Note that, in the absence of Δ, the relation between e’k and ek would be linear, and give the Dirac cone. But now, if you remember Einstein’s relativistic energy-momentum relationship, 

E=[c2p2+(mc2)2]1/2,

this would be similarly linear if the electron mass were zero, and thus E=cp (massless fermions give Dirac cones). Therefore, the “gap” energy Δ of the superconducting state actually looks like a kind of mc2 mass term, just derived from the pairing interaction of the electrons. This point had been noticed by Yoichiro Nambu, who in 1960 had suggested to use a BCS-like model to generate mass for the massless fermions of the standard model (which, by that time, was not yet “standard”), just from their interactions. This eventually turned into the Nambu-Jona Lasinio model, in which most of the nucleon masses arise from their interactions, and not just from summing up the quark masses. But also in this case, Goldstone massless bosons appeared from nowhere, problematic, since without these (never observed) bosons the theory would break both charge and baryon number conservation.

In his 1963 paper, Anderson used as an analogy the plasmon theory of the free-electron gas, as a realistic example satisfying Schwinger’s suggestion that the requirements of gauge invariance and particle conservation do not imply massless bosons, if the (symmetry-breaking) interaction is strong enough. He did not even bother with quantum mechanics and relativity, but focused just on the classical non-relativistic model of plasmon. He could show that the dispersion relation for plasmons is quadratic in the wavevector, just like in the above BCS superconductor, as if the plasmon had an effective mass. He interpreted this as the effect of symmetry breaking in both systems, which creates from nothing the Goldstone scalar-boson excitations. Then the vector (spin-1) gauge field (the photon) and the scalar (spin-0) Goldstone boson created by the broken symmetry (long-range charge oscillations for the plasmons vs. “phase modes” in the Cooper pairs), both massless, combine in the interaction, and result in the observable, massive vector bosons (effective-mass plasmons vs. a “massive” photon as in the early London’s theory). In a more picturesque description, the Goldstone boson is “eaten” by the gauge field boson, to become its third, longitudinal component (remember that both the classical electromagnetic wave, and the quantum massless photon, only carry the transverse components of E and B), thereby giving it a mass. This is what is today called the “Higgs mechanism”… which was however first described by Anderson! Spread the Gospel According to Anderson, so to say, and also for the model of electro-weak interactions by Glashow, Salam and Weinberg, again plagued by the flood of invisible massless bosons, this will be the solution leading to the discovery of the three massive vector bosons Z0, W+ and W, which would lead the trio to the 1979 Nobel prize, followed by Rubbia & Van der Meer in 1984, and T’Hooft & Veltman in 1999, who proved the theory to be renormalizable. And, of course, the Nobel prize of 2013 to Higgs and Englert. One idea, four Nobels.

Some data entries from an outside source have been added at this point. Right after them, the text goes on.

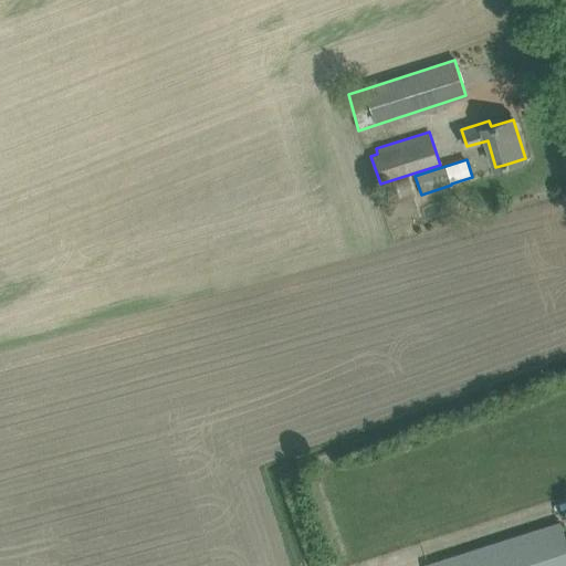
[(394,199),(413,194),(409,179),(389,185),(394,199)]
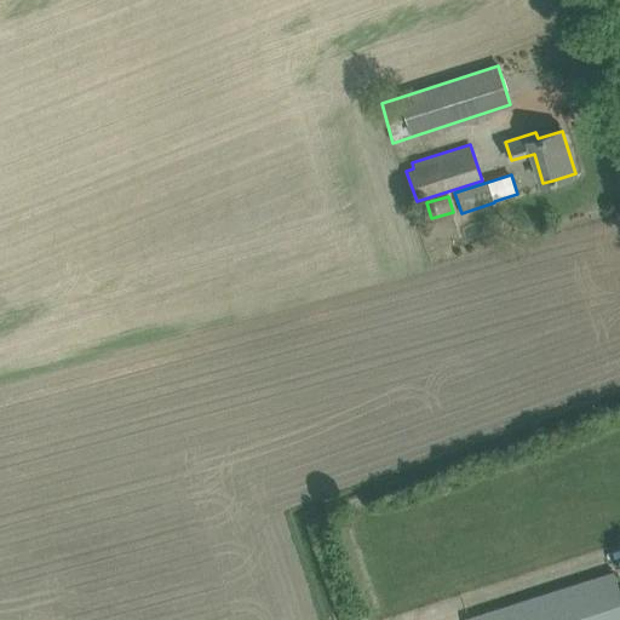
[(465,619),(619,619),(619,591),(614,572),(465,619)]
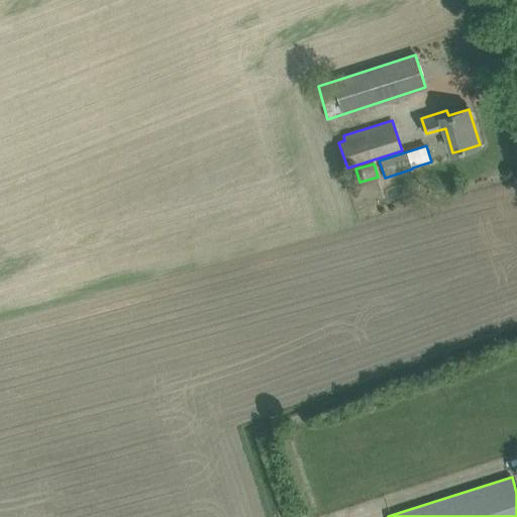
All buildings are outlined.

If you are a little lost by now, just remember the following: (1) gauge invariance of a field implies a symmetry and some conservation law; (2) the spontaneous breaking of such a symmetry makes massless spin-0 (=scalar) bosons (Goldstone modes) to appear; (3) the massless spin-1 (=vector) boson of the broken-symmetry field, can acquire a mass by canceling out the Goldstone. Important note: the fact that the vector boson carrying forces (e.g. the photon) acquires mass, makes the long-range (e.g. Coulomb) force to become short-ranged.

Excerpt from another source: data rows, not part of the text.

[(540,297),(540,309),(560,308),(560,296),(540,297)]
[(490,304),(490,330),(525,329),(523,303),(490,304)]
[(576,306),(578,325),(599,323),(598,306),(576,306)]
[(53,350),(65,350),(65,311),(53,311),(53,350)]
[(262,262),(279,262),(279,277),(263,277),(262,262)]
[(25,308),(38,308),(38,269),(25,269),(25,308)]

Peter Higgs also took up the magic idea of Anderson in 1964, and recast it in a relativistic model in two papers, the second one being the key (the PRL Broken Symmetries and the Masses of Gauge Bosons). To be fair, several other theorists, R. Brout and F. Englert, and the trio G. Guralnik, R. Hagen, T. Kibble, had published a PRL paper along similar lines that very same year. Definitely, the idea was in the air. However, Brout and Englert did not mention at all Anderson’s work, while the GHK paper cites Anderson just for a less important 1958 paper. Higgs, instead, gives full credit to Anderson’s 1963 paper, by writing in the introduction: “This phenomenon is just the relativistic analog of the plasmon phenomenon to which Anderson has drawn attention.” If you think that Anderson would have deserved 1/3 of the prize (of which he got 1/3 already in 1977) you are probably right. Strangely, the Nobel committee (somebody say, maliciously, just to keep Anderson out of the business) used the argument that Higgs “properly” made the theory relativistic, while Anderson had shown that the (ahem…) Higgs mechanism is in fact independent of relativity, and even of quantum mechanics.

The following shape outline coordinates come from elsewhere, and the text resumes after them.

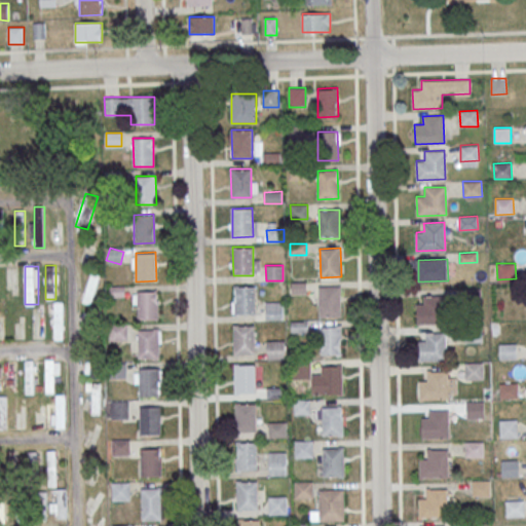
[(101,273),(91,270),(82,301),(91,304),(101,273)]
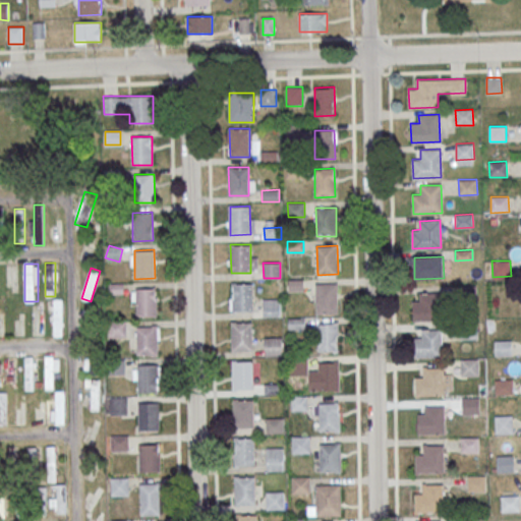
[(287,280),(303,279),(303,290),(287,291),(287,280)]
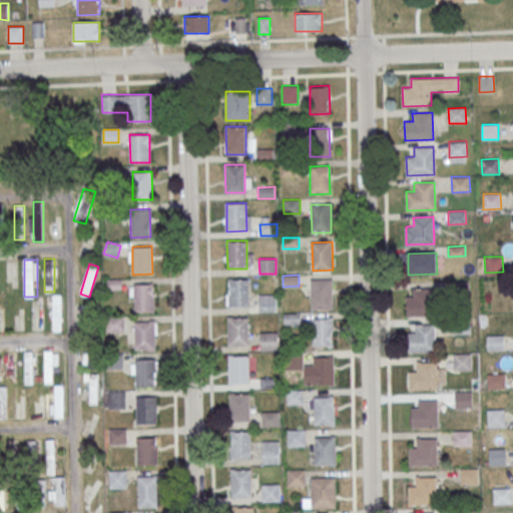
[(248,278),(248,306),(229,307),(228,279),(248,278)]
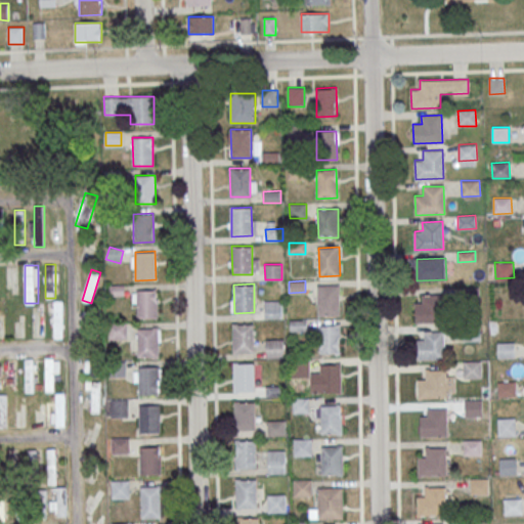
[(338,286),(339,314),(318,314),(318,286),(338,286)]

What was then, the important addition that Higgs (and Brout and Englert) made to this beautiful piece of theory? The Anderson model had no need to introduce an extra particle to create the plasmon mass or the superconducting instability, it was just needed to fully include the interactions to get it. As Anderson himself commented, “Higgs and his friends were punctilious about having the mechanism explicit”. To make the symmetry breaking explicit (remember my previous example of the pushed rod that bends) they went back to Goldstone et al., and studied the case of a complex scalar field Φ=(Φ1+i Φ2) interacting with the electromagnetic field. This is the famous “Mexican hat”. I spare you many details (if somebody is interested, I can send you a simple two-page calculation that makes all clear), and let’s go directly to the conclusion: in this case two scalar bosons appear in the theory, one (Φ2) is the traditional massless Goldstone, and the other one (Φ1) is a massive scalar boson, that will later get known as the “Higgs’ particle”. This is obvious by looking at the Mexican hat potential (see enclosed figure). When a finite value to Φ1 is given (the non-zero vacuum expectation value of the ubiquitous Higgs’ field) the initial symmetry is broken, and the “valley” is now populated by two orthogonal excitations: the Φ2 running around the valley has a flat slope and is therefore massless, instead the Φ1 across the valley is a kind of harmonic potential, and therefore has a mass. This is the Higgs’ boson associated with the symmetry-breaking interaction.

The final touch came from Samuel Weinberg, with his 1967 PRL (A Model of Leptons), a little masterpiece of a paper in which he proposed the first block of the unified electroweak theory of weak nuclear forces and electromagnetism. He incorporated the Higgs mechanism of cancellation of massless bosons, to provide a finite mass to the electron (while fixing the neutrino mass to zero), and introduced a Higgs field that undergoes spontaneous symmetry breaking, resulting in the generation of masses for the weak gauge bosons (W+, W, and Z0) while the photon remains massless. Wow. In the following years many others used a similar approach to provide masses for all the fermions, by making the Higgs’ field to interact with the quark fields via Yukawa (finite-range) coupling, an area that is still under very active research.

Some say that the mass of the Higgs’ boson, despite the very good coincidence between the predicted and measured values, is way too small to fix the quark masses in a stable way at high energies. And some other say that the Higgs’ field becomes “trivial” and negligible at higher energies. Yet some others, say that the mass originated from Higgs’ field is just a minor part of the mass of the universe, which is mostly made of dark matter, and maybe we should look for something else and put Higgs to the trash bin. Higgs’ remarkable second paper of 1964 contains a mere 660 words, 4 equations and 9 references. That’s all it took to get a Nobel, and make one of the most troubling discoveries of physics.